Point tracking data:
★ ★ ★ ★

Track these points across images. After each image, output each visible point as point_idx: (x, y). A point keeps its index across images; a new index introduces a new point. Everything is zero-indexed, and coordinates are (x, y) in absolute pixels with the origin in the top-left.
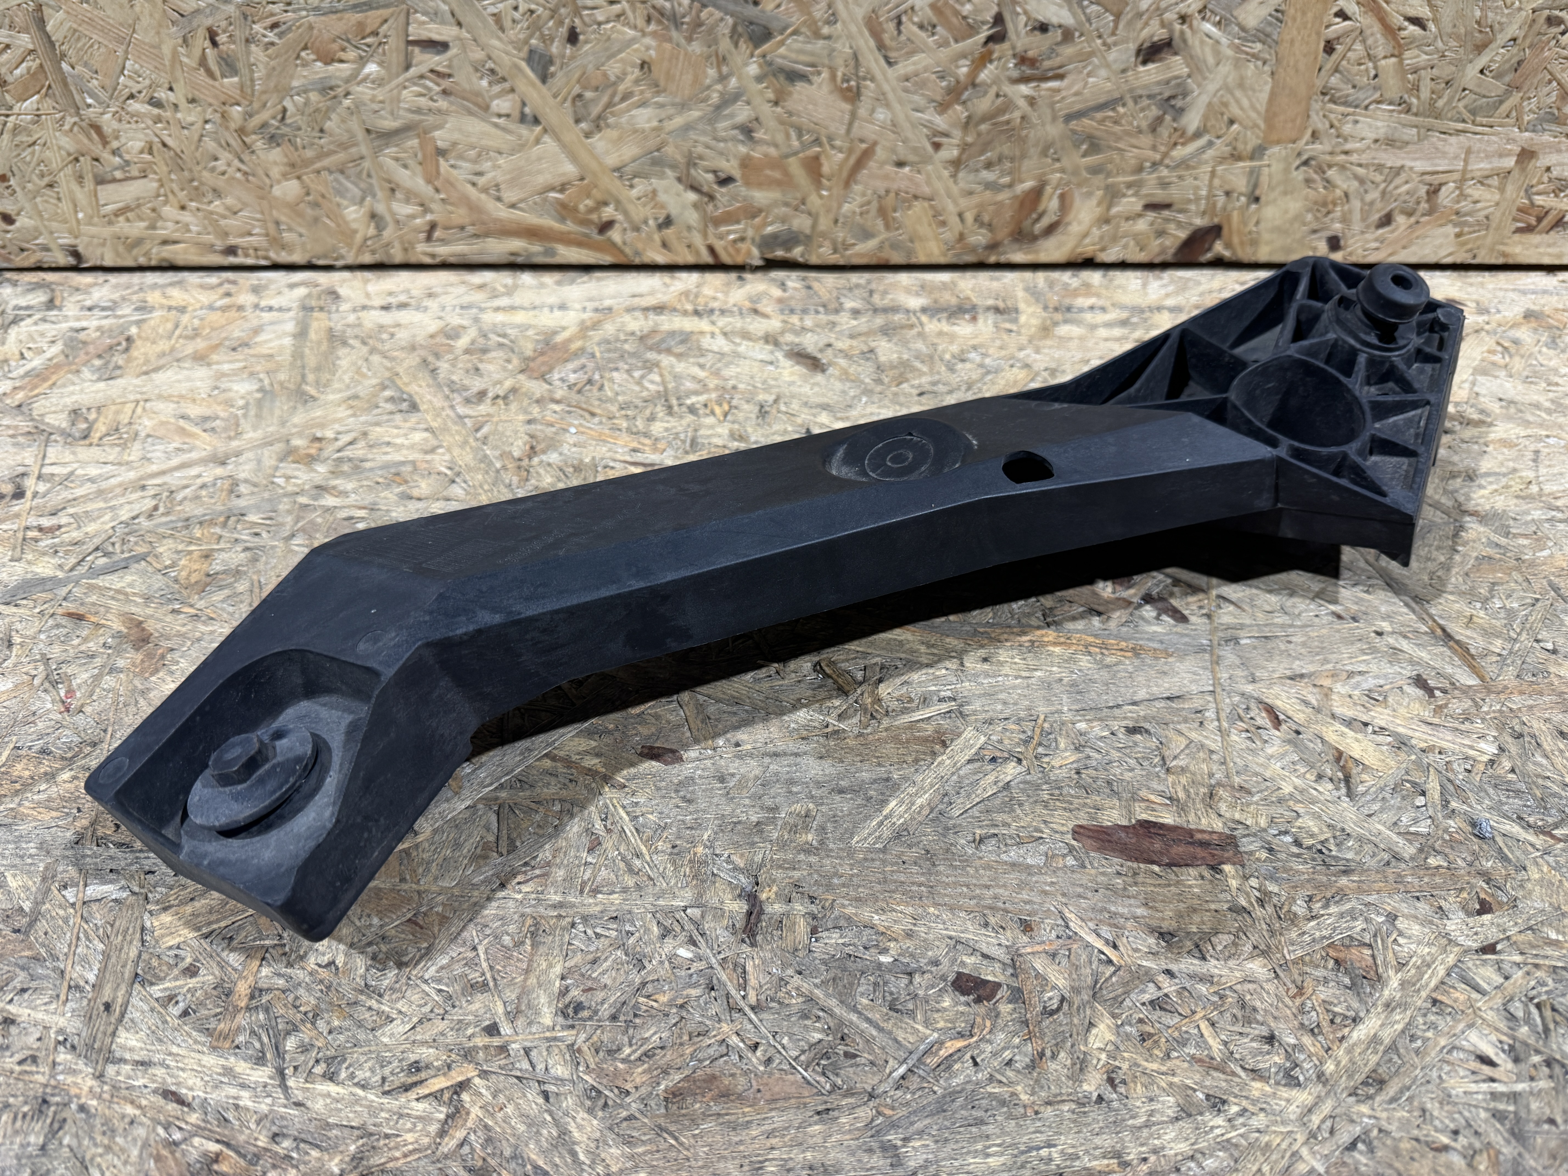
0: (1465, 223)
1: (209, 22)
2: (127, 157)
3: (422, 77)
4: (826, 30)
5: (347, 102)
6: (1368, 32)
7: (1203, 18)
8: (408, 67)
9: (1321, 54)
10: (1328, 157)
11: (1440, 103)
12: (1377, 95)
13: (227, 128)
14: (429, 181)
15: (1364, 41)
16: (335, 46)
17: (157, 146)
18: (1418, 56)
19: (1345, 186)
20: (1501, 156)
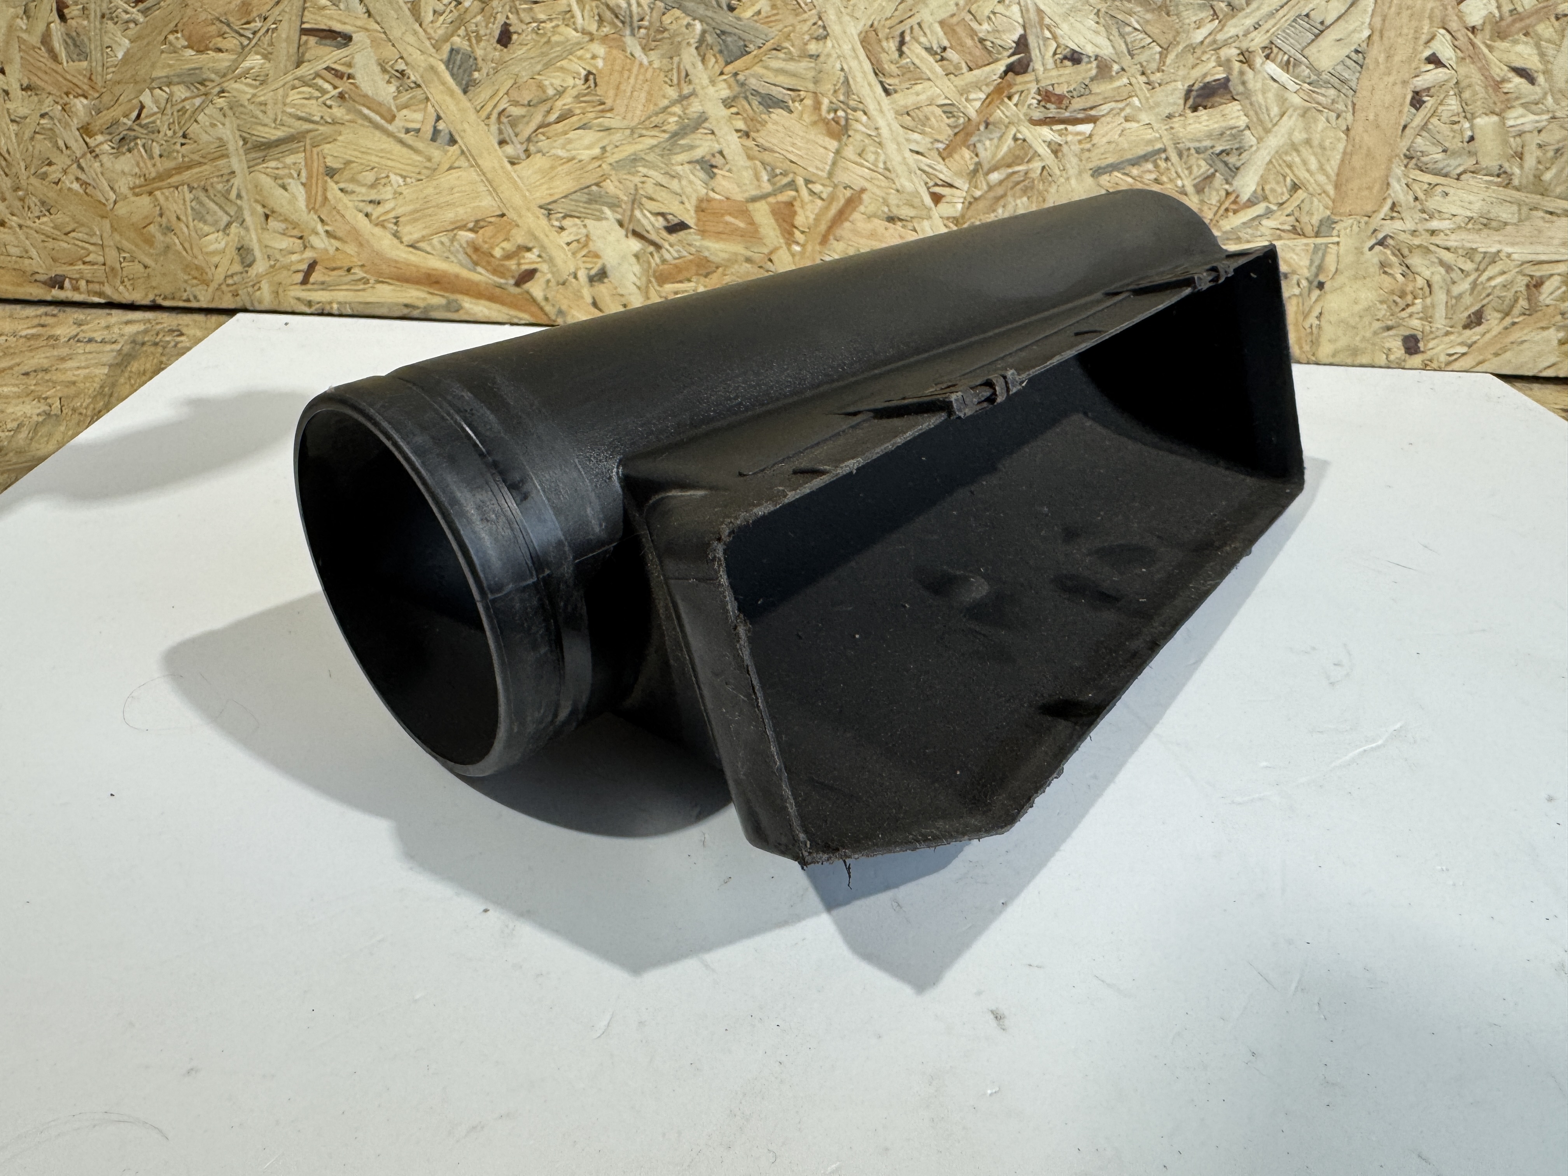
3: (316, 75)
4: (813, 47)
5: (220, 102)
7: (1267, 57)
8: (299, 63)
9: (1407, 109)
10: (1409, 237)
11: (1548, 176)
12: (1472, 162)
14: (313, 209)
15: (1459, 94)
16: (212, 29)
18: (1522, 116)
19: (1427, 274)
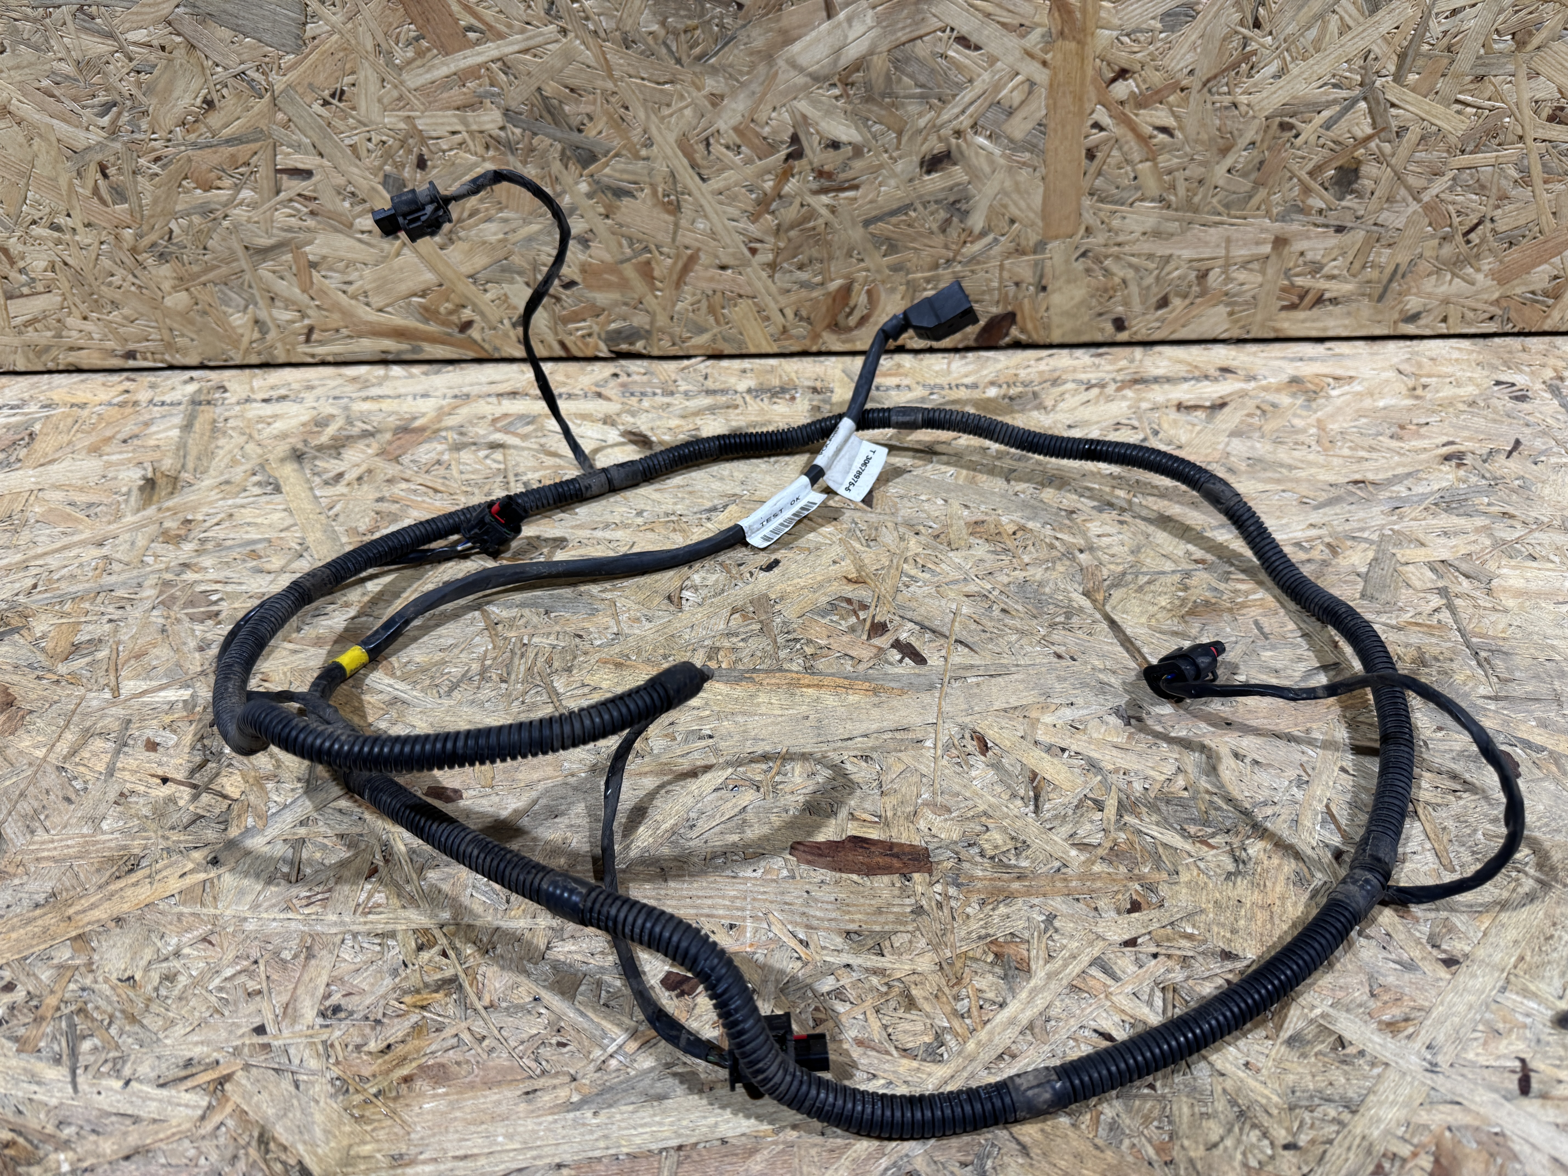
0: (1235, 303)
1: (99, 157)
2: (33, 275)
3: (291, 200)
4: (644, 152)
5: (226, 223)
6: (1123, 140)
7: (976, 133)
8: (278, 192)
9: (1085, 162)
10: (1103, 250)
11: (1196, 199)
12: (1139, 194)
13: (121, 248)
14: (304, 291)
15: (1120, 148)
16: (212, 175)
17: (59, 265)
18: (1170, 160)
19: (1121, 274)
20: (1258, 243)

★ ★ ★ ★

■ What is needed: Reproduce the records exactly, images excluded.

■ Written answer:
Track these points across images. After each image, output each visible point as point_idx: (x, y). A point keeps its index across images; a new index introduces a new point. Everything is zero-indexed, and coordinates are (x, y) in absolute pixels with the origin in the top-left.
0: (1465, 223)
1: (209, 22)
2: (127, 157)
3: (422, 77)
4: (826, 30)
5: (347, 102)
6: (1368, 32)
7: (1203, 18)
8: (408, 67)
9: (1321, 54)
10: (1328, 157)
11: (1440, 103)
12: (1377, 95)
13: (227, 128)
14: (429, 181)
15: (1364, 41)
16: (335, 46)
17: (157, 146)
18: (1418, 56)
19: (1345, 186)
20: (1501, 156)
3: (316, 75)
4: (813, 47)
5: (220, 102)
7: (1267, 57)
8: (299, 63)
9: (1407, 109)
10: (1409, 237)
11: (1548, 176)
12: (1472, 162)
14: (313, 209)
15: (1459, 94)
16: (212, 29)
18: (1522, 116)
19: (1427, 274)
0: (1235, 303)
1: (99, 157)
2: (33, 275)
3: (291, 200)
4: (644, 152)
5: (226, 223)
6: (1123, 140)
7: (976, 133)
8: (278, 192)
9: (1085, 162)
10: (1103, 250)
11: (1196, 199)
12: (1139, 194)
13: (121, 248)
14: (304, 291)
15: (1120, 148)
16: (212, 175)
17: (59, 265)
18: (1170, 160)
19: (1121, 274)
20: (1258, 243)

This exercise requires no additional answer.